Only the images get left out; everything else in the records is to be transcribed exactly.

-------------------------

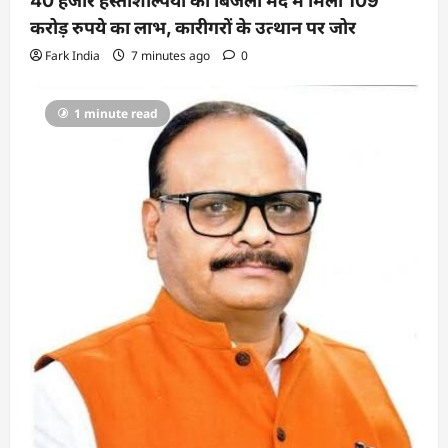
40 हजार हस्तशिल्पियों को बिजली मद में मिला 109
करोड़ रुपये का लाभ, कारीगरों के उत्थान पर जोर
Fark India
7 minutes ago
0
1 minute read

-------------------------

ANSWER TO THIS PROBLEM —
40 हजार हस्तशिल्पियों को बिजली मद में मिला 109
करोड़ रुपये का लाभ, कारीगरों के उत्थान पर जोर
Fark India
7 minutes ago
0
1 minute read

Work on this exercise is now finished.